The modern mobile phone is chock full of sensors: accelerometers, GPS, microphones, cameras, altimeters, barometers, temperature - and more every year. Mobiles can see lots of things we can't, and give us new senses.

Lots of approaches to augmenting our senses are visual: the cliché of Augmented Reality apps is a camera's-eye view of the world with graphics overlaid. But at the same time, we're also easily distracted visually: interfaces that demand our attention can be counterproductive in some circumstances. Sometimes this happens to amusing effect: Microsoft riffed on it nicely in some recent advertising, and I love that the Geocaching have appropriated this problem with their hobby and stuck it on a T-shirt; but the consequences of distraction when you're driving really aren't funny.

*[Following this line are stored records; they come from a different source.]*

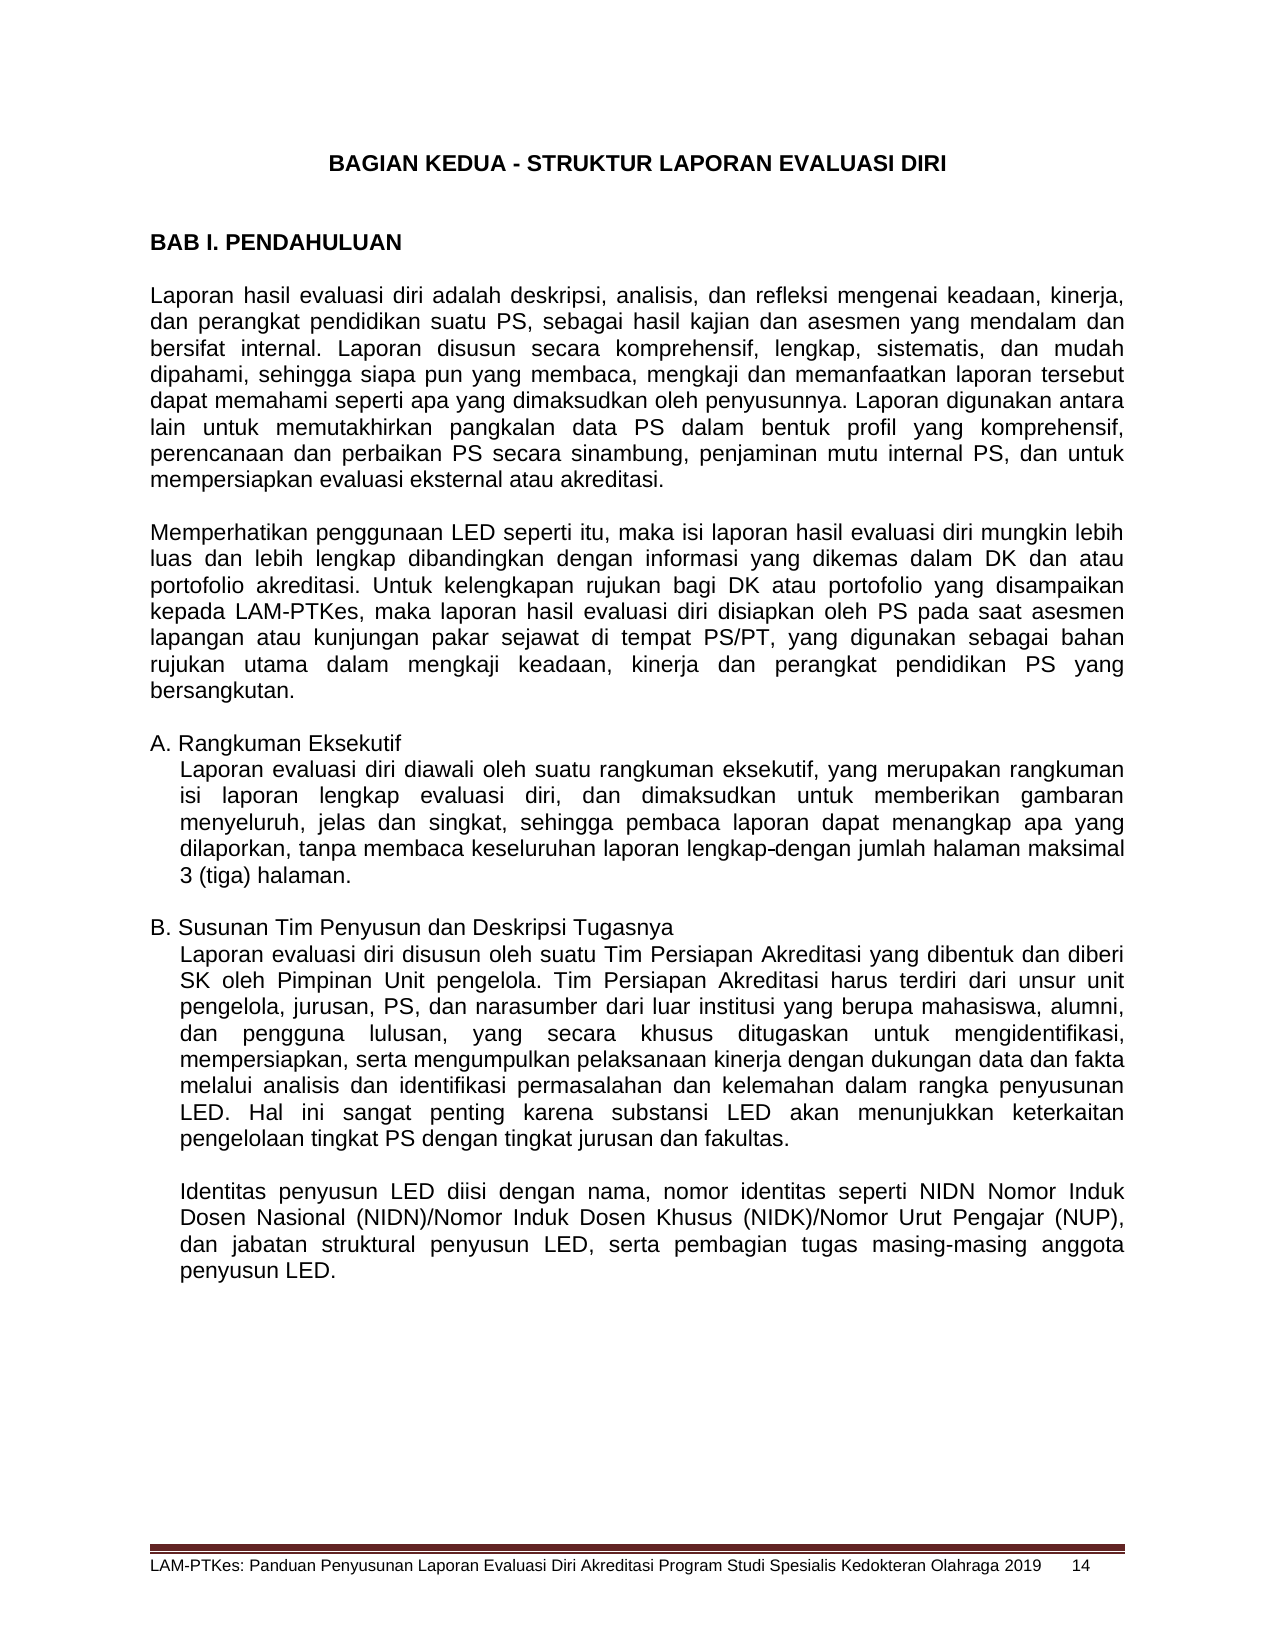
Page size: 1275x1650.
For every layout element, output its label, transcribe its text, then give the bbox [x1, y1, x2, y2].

text Laporan evaluasi diri disusun oleh suatu Tim Persiapan Akreditasi yang dibentuk dan diberi SK oleh Pimpinan Unit pengelola. Tim Persiapan Akreditasi harus terdiri dari unsur unit pengelola, jurusan, PS, dan narasumber dari luar institusi yang berupa mahasiswa, alumni, dan pengguna lulusan, yang secara khusus ditugaskan untuk mengidentifikasi, mempersiapkan, serta mengumpulkan pelaksanaan kinerja dengan dukungan data dan fakta melalui analisis dan identifikasi permasalahan dan kelemahan dalam rangka penyusunan LED. Hal ini sangat penting karena substansi LED akan menunjukkan keterkaitan pengelolaan tingkat PS dengan tingkat jurusan dan fakultas. [179, 941, 1125, 1151]
text Identitas penyusun LED diisi dengan nama, nomor identitas seperti NIDN Nomor Induk Dosen Nasional (NIDN)/Nomor Induk Dosen Khusus (NIDK)/Nomor Urut Pengajar (NUP), dan jabatan struktural penyusun LED, serta pembagian tugas masing-masing anggota penyusun LED. [179, 1178, 1125, 1283]
subtitle BAB I. PENDAHULUAN [150, 229, 1125, 255]
subtitle A. Rangkuman Eksekutif [150, 730, 1125, 756]
text Memperhatikan penggunaan LED seperti itu, maka isi laporan hasil evaluasi diri mungkin lebih luas dan lebih lengkap dibandingkan dengan informasi yang dikemas dalam DK dan atau portofolio akreditasi. Untuk kelengkapan rujukan bagi DK atau portofolio yang disampaikan kepada LAM-PTKes, maka laporan hasil evaluasi diri disiapkan oleh PS pada saat asesmen lapangan atau kunjungan pakar sejawat di tempat PS/PT, yang digunakan sebagai bahan rujukan utama dalam mengkaji keadaan, kinerja dan perangkat pendidikan PS yang bersangkutan. [150, 519, 1125, 703]
subtitle BAGIAN KEDUA - STRUKTUR LAPORAN EVALUASI DIRI [150, 150, 1125, 176]
text Laporan hasil evaluasi diri adalah deskripsi, analisis, dan refleksi mengenai keadaan, kinerja, dan perangkat pendidikan suatu PS, sebagai hasil kajian dan asesmen yang mendalam dan bersifat internal. Laporan disusun secara komprehensif, lengkap, sistematis, dan mudah dipahami, sehingga siapa pun yang membaca, mengkaji dan memanfaatkan laporan tersebut dapat memahami seperti apa yang dimaksudkan oleh penyusunnya. Laporan digunakan antara lain untuk memutakhirkan pangkalan data PS dalam bentuk profil yang komprehensif, perencanaan dan perbaikan PS secara sinambung, penjaminan mutu internal PS, dan untuk mempersiapkan evaluasi eksternal atau akreditasi. [150, 282, 1125, 493]
text Laporan evaluasi diri diawali oleh suatu rangkuman eksekutif, yang merupakan rangkuman isi laporan lengkap evaluasi diri, dan dimaksudkan untuk memberikan gambaran menyeluruh, jelas dan singkat, sehingga pembaca laporan dapat menangkap apa yang dilaporkan, tanpa membaca keseluruhan laporan lengkap dengan jumlah halaman maksimal 3 (tiga) halaman. [179, 756, 1125, 888]
subtitle B. Susunan Tim Penyusun dan Deskripsi Tugasnya [150, 914, 1125, 941]
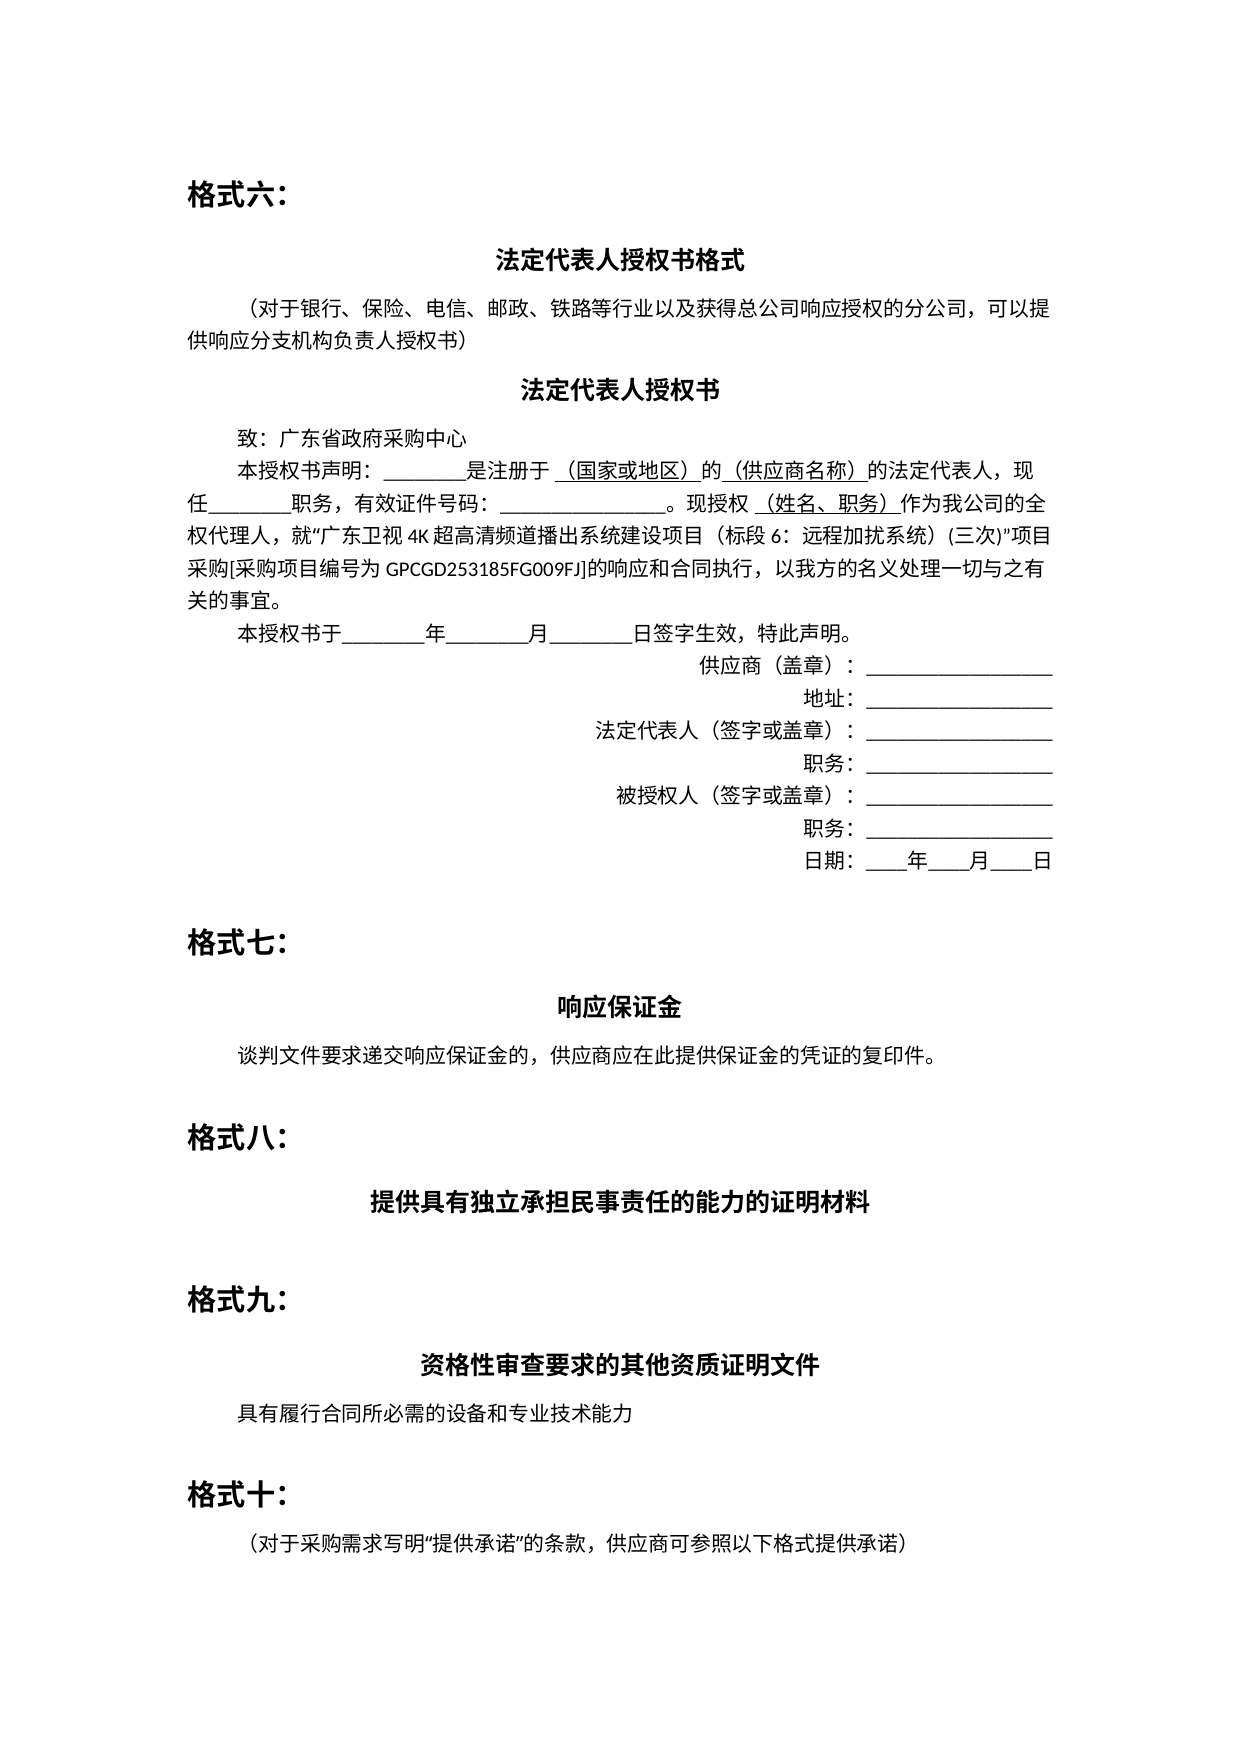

The good news is that we're quite good at listening to things without getting distracted: the cocktail party effect demonstrates our ability to pay attention without conscious effort, and we consider the radio to be a standard part of a car. Plus it's considered entirely normal to walk around a city listening to music, nowadays: you'll get a few funny looks if you're glued to a phone screen, but white headphones are more than tolerated, they're a fashion statement.

I loved the work that BERG and Timo Arnall did with light paintings and wi-fi signals, and have been wanting to play with something similar for a little while. So at OverTheAir a few of us played with generating reggae from ambient signals, including Wi-fi; but we failed to get the Rasta Far Eye (as it was dubbed, in homage to The Great Upsetter) complete in time for the demos. This was all the more frustrating for my wanting a tool like this for my own use over the weekend, as I wandered around the beautiful Bletchley site trying to find somewhere with good connectivity to park myself.

So at the Power of Minds hack day being run by Rewired State this weekend, I gave it another go - constraining myself to watching wi-fi signals only, and regretfully dropping the reggae aspect of the original. It's an Android app which can look either for any open wi-fi networks, or track a specific network, and plays loops of music which get stronger and more percussive as the strength of the network you're looking for increases... or fade out into the background as your connectivity weakens.

I'm going to have a play with it over the next few days, try using it around town or on campus, and see if it's actually useful.

I think this class of thing might be handy for in-car usage, where attention should be carefully rationed - perhaps in this case tracking GSM signal strength would be more useful. When I last drove regularly I had a few occasions when I wanted to find an area of good mobile reception to make an important phone call, and this would help.

It's also occurred to me that most of the sound that phones pump out today is designed to alert the owner across a room - i.e. to stand out, be a little bit piercing, wake you up, or annoy. Once you're designing audio for ambient consumption or headphone use, I wonder if you'll need different sorts of sound? More research needed.